Los militares forman el núcleo esencial del sistema de defensa frente a los riesgos que implica la posesión de un territorio nacional soberano. Hoy, cuando las guerras por disputas étnicas, ideológicas, religiosas, económicas y geopolíticas se combinan con el terrorismo fundamentalista y narco, produciendo una mayoría de víctimas civiles por fuego cruzado, bombardeos masivos y atentados, carecer de brazo armado es absurdo. Solo aceptando un estatus “semicolonial” las FF.AA. no tienen razón de ser y una no-política de defensa queda sujeta a la política exterior de alguna potencia.
¿Qué significa la excepcional predisposición a matar y/o ser muerto en combate, formando parte de un ejército, armada y fuerza aérea nacionales, con número, equipamiento, adiestramiento y capacidad acordes con la dimensión territorial, recursos naturales y tecno-industriales, en un área geográfica que suscita disputa internacional? Es lo que se llama “vocación militar”. En la post “guerra civil” de los 70 entre terrorismo insurgente y terrorismo represivo, la vocación armada contraestatal será cristalizada como antítesis “heroica” de todo soldado profesional.
Los cavernícolas comprendieron la necesidad de organizarse contra los depredadores. Y entre los más peligrosos, sus congéneres de otras cavernas, cuando la única ley era el “ojo por ojo, diente por diente”. A la especialización productiva, religiosa y guerrera de las comunidades sedentarias agrícolas concurrió la invención del palo y la piedra: primeros instrumentos de caza y guerra. Sucedidos por “sistemas de armas” cada vez más mortíferos y certeros: bombas y misiles nucleares, miras láser y visores nocturnos, robotización del ataque (bombas “inteligentes”), etc. Industria bélica que adquirió su inicial impulso con los ejércitos de masas de la Revolución Francesa. Un ciudadano, un fusil, un voto. Y la leva obligatoria de la nación en armas.
Sin haber transitado estudios en liceos militares, o cursado en institutos de formación de oficiales y suboficiales de las FF.AA., o al menos haber hecho la “colimba” que perduró en la Argentina entre 1901 y 1994, es difícil lograr empatía, o superar la antipatía, con la formación castrense para el combate. Jurar “seguir constantemente su bandera y defenderla hasta perder la vida” transforma al civil en soldado. Así lo vivieron los jóvenes combatientes de 18 años en Malvinas. Integrando una sección reforzada de infantería de 42 hombres, al comando de un teniente primero de 28 años, un subteniente y dos suboficiales más jóvenes, enfrentaron a la cabeza de playa de 600 ingleses, derribando cuatro helicópteros y replegándose a salvo. El hoy coronel Carlos Esteban, experto en relaciones internacionales, egresó del Colegio Militar de la Nación en 1974 y ascendió a sus primeros grados en plena lucha fratricida.

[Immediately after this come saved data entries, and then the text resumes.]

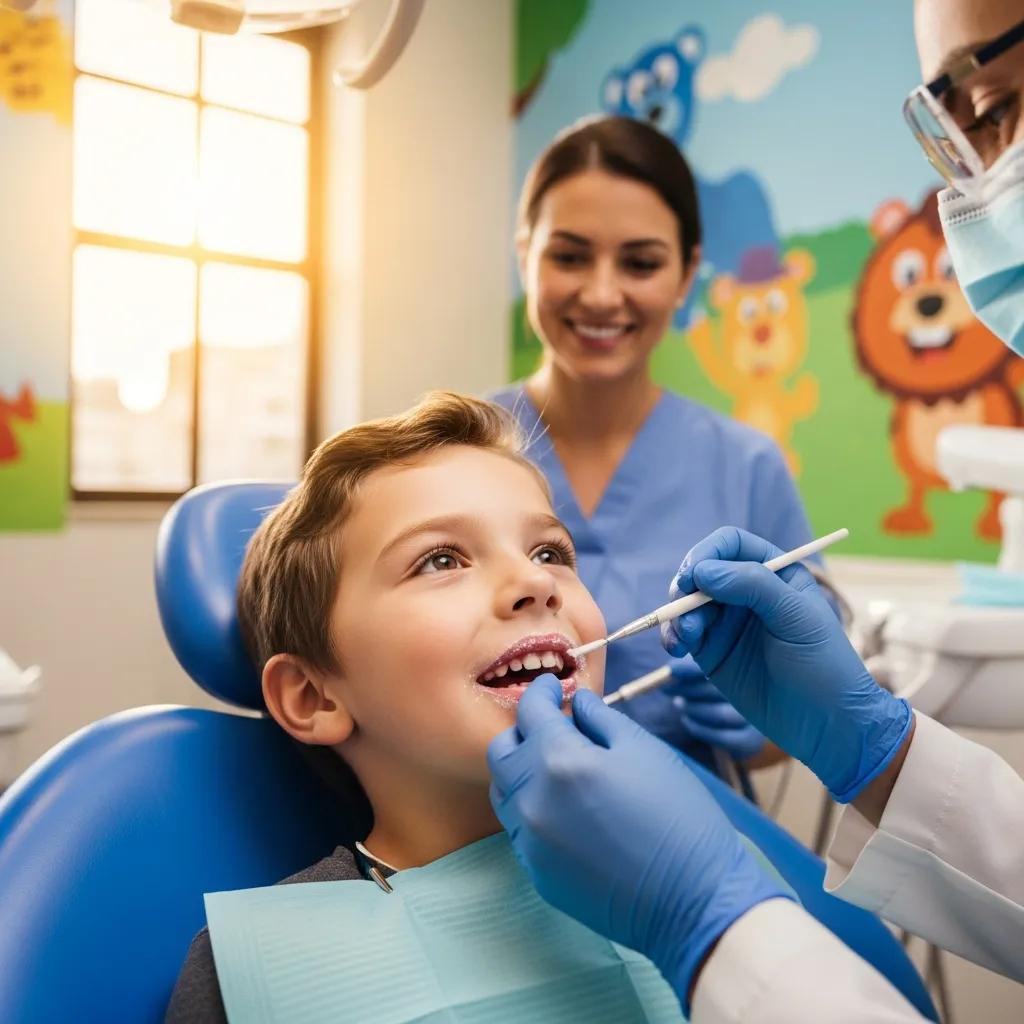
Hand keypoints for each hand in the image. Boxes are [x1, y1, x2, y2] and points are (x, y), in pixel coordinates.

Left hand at [488, 675, 789, 1009]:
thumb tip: (577, 702)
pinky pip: (518, 828)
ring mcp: (530, 842)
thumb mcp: (645, 751)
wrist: (692, 901)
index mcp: (559, 762)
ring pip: (504, 790)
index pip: (530, 712)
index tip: (551, 685)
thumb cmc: (678, 819)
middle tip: (552, 725)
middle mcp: (533, 800)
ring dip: (522, 770)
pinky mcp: (536, 873)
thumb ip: (602, 720)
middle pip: (502, 751)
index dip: (540, 691)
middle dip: (523, 730)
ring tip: (557, 766)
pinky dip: (531, 807)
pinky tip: (565, 807)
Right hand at [660, 527, 911, 802]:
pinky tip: (677, 648)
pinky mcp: (712, 651)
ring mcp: (727, 621)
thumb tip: (702, 571)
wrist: (826, 725)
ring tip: (684, 639)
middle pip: (700, 571)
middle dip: (685, 587)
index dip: (707, 553)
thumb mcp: (796, 618)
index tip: (694, 576)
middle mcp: (746, 592)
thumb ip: (752, 586)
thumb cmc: (824, 665)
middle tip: (681, 607)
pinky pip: (683, 632)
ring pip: (686, 602)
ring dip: (677, 615)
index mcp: (774, 572)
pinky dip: (673, 635)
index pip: (730, 544)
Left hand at [668, 660, 765, 760]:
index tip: (670, 670)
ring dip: (693, 709)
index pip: (721, 664)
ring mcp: (758, 719)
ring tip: (677, 703)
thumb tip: (670, 669)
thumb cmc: (716, 686)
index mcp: (751, 668)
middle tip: (667, 687)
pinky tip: (686, 719)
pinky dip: (698, 728)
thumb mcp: (706, 669)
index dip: (692, 669)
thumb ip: (689, 667)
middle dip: (688, 689)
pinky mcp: (751, 741)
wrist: (738, 724)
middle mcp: (760, 693)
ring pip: (721, 715)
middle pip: (722, 689)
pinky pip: (722, 737)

Como cadete aprendió el valor de dar el ejemplo a sus futuros soldados antes de recibir el sable de oficial rubricado por Isabel Perón. Sin confiar en quien los conducía sus hombres no lo hubiesen seguido a un combate desigual.
Pero revistar en establecimientos militares donde la disciplina es la columna vertebral de la vida cotidiana bajo la orden “¡Subordinación y valor!... ¡para defender a la patria!” no garantiza combatir con valentía.
Sin la disposición al sacrificio –“suicido altruista” lo calificó Emile Durkheim– la política de defensa es cartón pintado.
Quienes no hayan sufrido las inclemencias de una campaña en clima helado o tropical, soportado la tensión en el uso de armas, municiones y explosivos, o la vigilia rigurosa de las operaciones aéreas o navales, o nunca faltado a fiestas y alegrías sirviendo en noches de remotas guardias ¿pueden entender a fondo qué significa ser un soldado? El factótum de la defensa no es un mecanismo sin alma. Excluidos de opinar sobre el con qué y el para qué de la profesión militar, a la infausta hora del combate no habrá quienes sostengan las armas dispuestos al extremo de matar y morir.
*Sociólogo.
Ex teniente de Artillería (1965-70).